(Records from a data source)

----

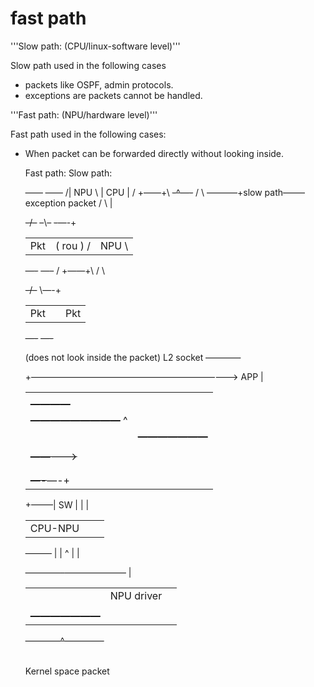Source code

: * fast path

'''Slow path: (CPU/linux-software level)'''

Slow path used in the following cases
- packets like OSPF, admin protocols.
- exceptions are packets cannot be handled.

'''Fast path: (NPU/hardware level)'''

Fast path used in the following cases:
- When packet can be forwarded directly without looking inside.

                                 Fast path:                    Slow path:

                                   +------+                    +------+
                                  /| NPU  \                    | CPU  |
                                 / +------+\                   +-^----+
                                /           \         -----------+slow path--------   exception packet
                               /             \                   |
                            +-/--+          --\--              +-+----+
                            |Pkt |         ( rou )            /| NPU  \
                            +----+          -----            / +------+\
                                                            /           \
                                                         +-/--+          \----+
                                                         |Pkt |          |Pkt |
                                                         +----+          +----+


                       (does not look inside the packet)
                       L2                 socket                                        +------------+
               +------------------------------------------------------------------------>    APP     |
               |                                                                        |            |
               |                                                                        +------------+
               |                          +---------------------------+                         ^
               |                          |  +---------------------+  |                         |
               |                          |  |   IP stack kernel   +--+-------------------------+
               |             +------------+->|                     |  |
               |             |            |  +---------------------+  |
               |             |            |                           |
               |        +----+----+       |                           |
               +--------|   SW    |       |                           |
                        | CPU-NPU |       |                           |
                        +---------+       |                           |
                             ^            |                           |
                             +------------+--+---------------------+  |
                                          |  |     NPU driver      |  |
                                          |  |                     |  |
                                          |  +---------------------+  |
                                          +------------^--------------+
                                                       |
                                                       |
          Kernel space                              packet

----

Among the records, find every line with the word "following" and copy it.

● **Result**
Slow path used in the following cases
Fast path used in the following cases:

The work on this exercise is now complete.